Hmmmm…. I scratched my head for a few hours. Visited some forums, including WordPress.org’s own forum, and people were definitely posting the problem. But nobody was giving any helpful information. In fact, I saw some serious blind leading the blind, and one poor bloke got talked into deleting his whole web site AND disgarding his database (OW!), and starting all over, trashing hundreds of articles. I was dumbfounded at that, but not that dumb.
So, even though it was a known issue, there was no known “fix” for it, because it is actually a “feature” of the php language WordPress is written in! Yup. If the code somehow gets cross threaded and the web server can’t decide exactly what to display — you get a blank slate. And it’s not just WordPress. It’s Joomla, Drupal, and any other content management system that is written in php.
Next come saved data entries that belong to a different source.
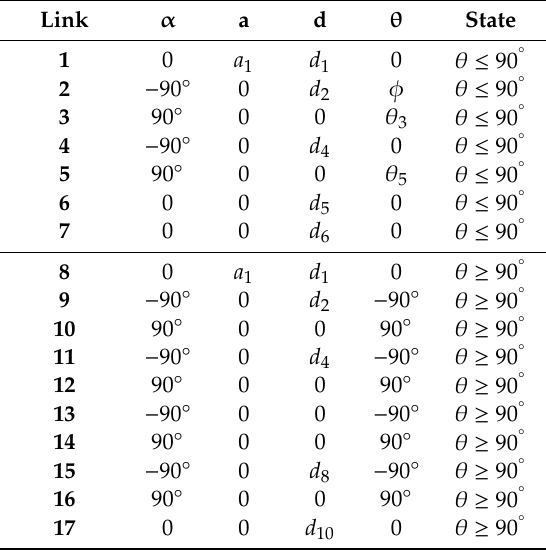
◦ ◦ ) and stage II ( θ ≥ 90 ).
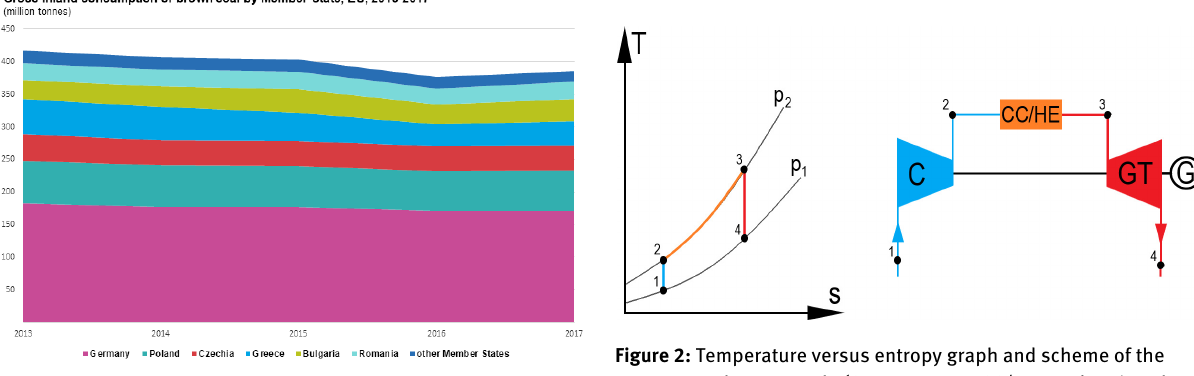
Figure 2: Temperature versus entropy graph and scheme of the Brayton–Joule open cycle (C-compressor, CC/HE-combustion cham- ber/heat exchanger, GT-gas turbine) The efficiency of the Brayton–Joule cycle depends di- rectly on the ratio of the difference between the work of a turbine l t = ( i 3 − i 4 ) and the work of a compressor l c = ( i 2 − i 1 ) to the heat supplied to the cycle q = i 3 − i 2 (where i is enthalpy). It is also indirectly connected with a tem- perature difference at the inlet and outlet of the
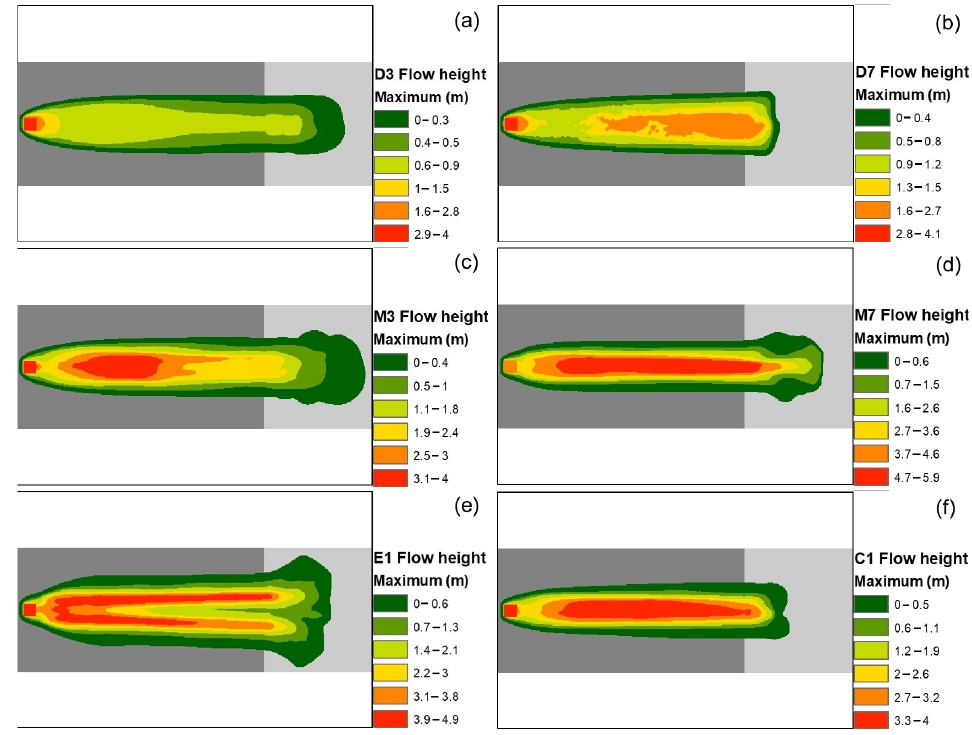
Figure 9. Maximum flowheight for ( a ) D3; ( b ) D7; ( c ) M3; ( d ) M7; ( e ) E1; ( f ) C1.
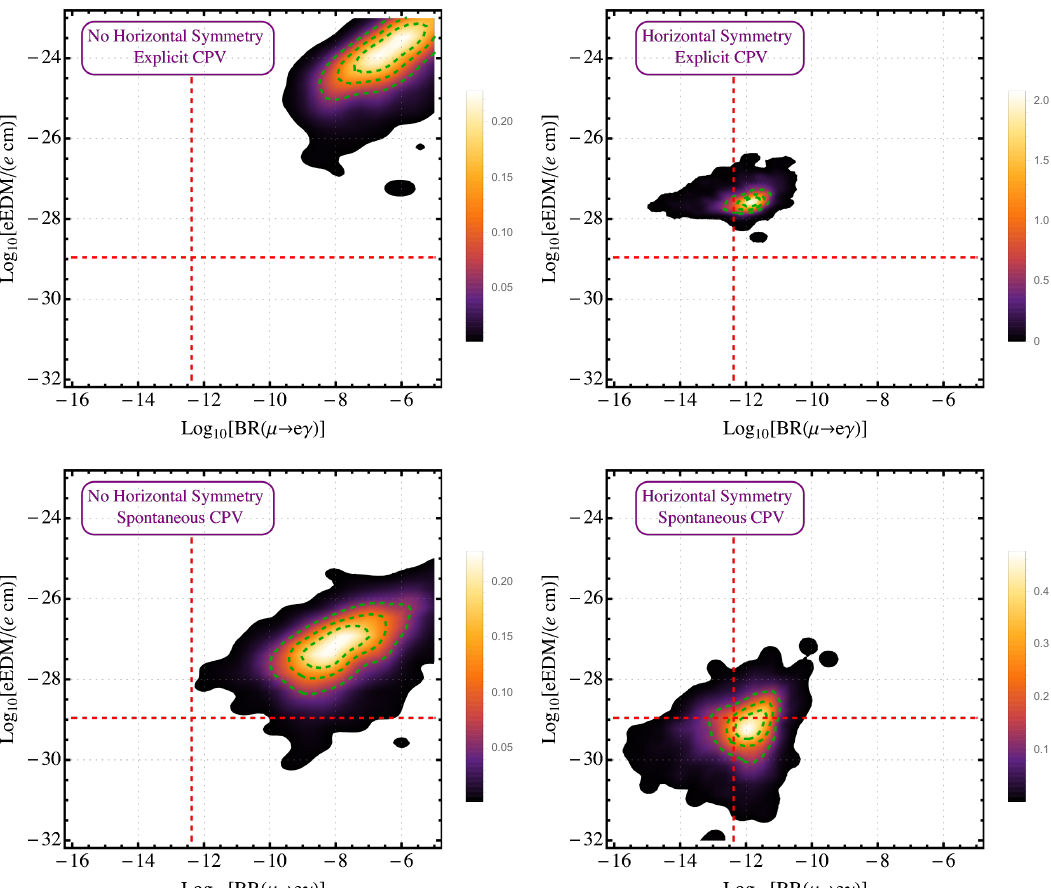
Figure 2 . The distribution of the prediction of four different extensions of the MSSM for the eEDM and BR ( µ → eγ ) . Dashed red lines indicate the current experimental upper bounds. We fix ˜ m = 10 M = 10 M = 10 TeV and t = 5 in all the scenarios. In each scenario, we fix the 1 2 β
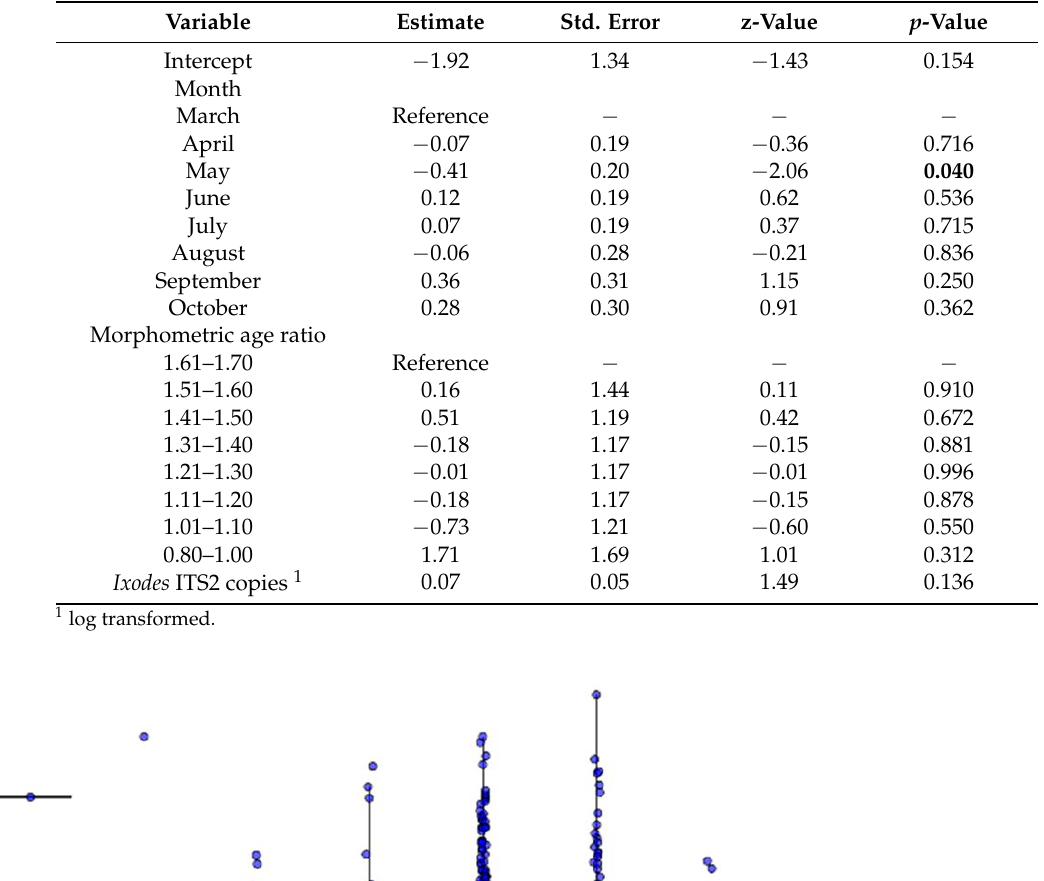
Table 4. Results of the binomial GLMM investigating the effect of tick morphometric age, sampling month, and Ixodes ITS2 copy numbers on Borrelia spp. prevalence. The full model was significantly different from a null model containing only the random factor ( χ 2 = 27.13, Df = 15, p = 0.028). Significant p -values ( ≤ 0.050) are shown in bold.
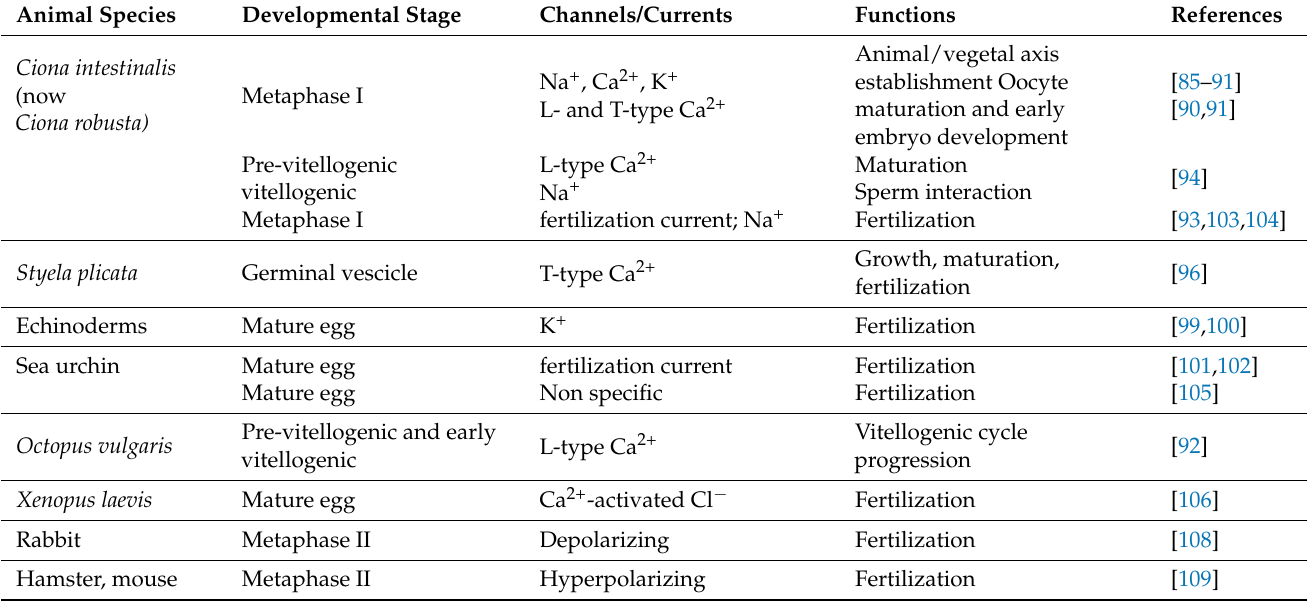
Table 3. Types and functions of ion channels/currents involved in oogenesis and oocyte maturation in animals and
So I stepped through and treated it as if I’d been hacked, and using ordinary FTP, stepped backwards one step to the previous version of WordPress, by replacing my 3.0 code with a clean copy of the 2.9 code. Amazingly, no luck! Well, it had to be in the plugins then, so using FTP, I simply renamed the plugins directory so WordPress would assume there were no plugins that day. Voila. I could see the admin login page 🙂
Now the next step was to go through the plugins one by one, and replace them with fresh code. Well, what did you know – some of them are no longer available from WordPress. They must have been no longer compatible with the most recent version of WordPress, and got “retired”. One by one I replaced each plugin with its most modern self, or a replacement for it (since WordPress offers 4000 plugins anyway). I finally realized what the two sites that had failed had in common — In both of them, I had replaced the ordinary “TinyMCE” post editor that comes with WordPress, with the FCK-editor plugin, which enabled some special purpose I’d needed those days. Ah well. Found it’s now called CK-editor, continued updating the rest of the plugins, and all is well.
Now barely a month later, all my web sites are now prompting me to “upgrade to 3.1”
Naaaah. I think I’ll wait a couple more weeks, and not be so out on the bleeding edge front that even the forums are lost.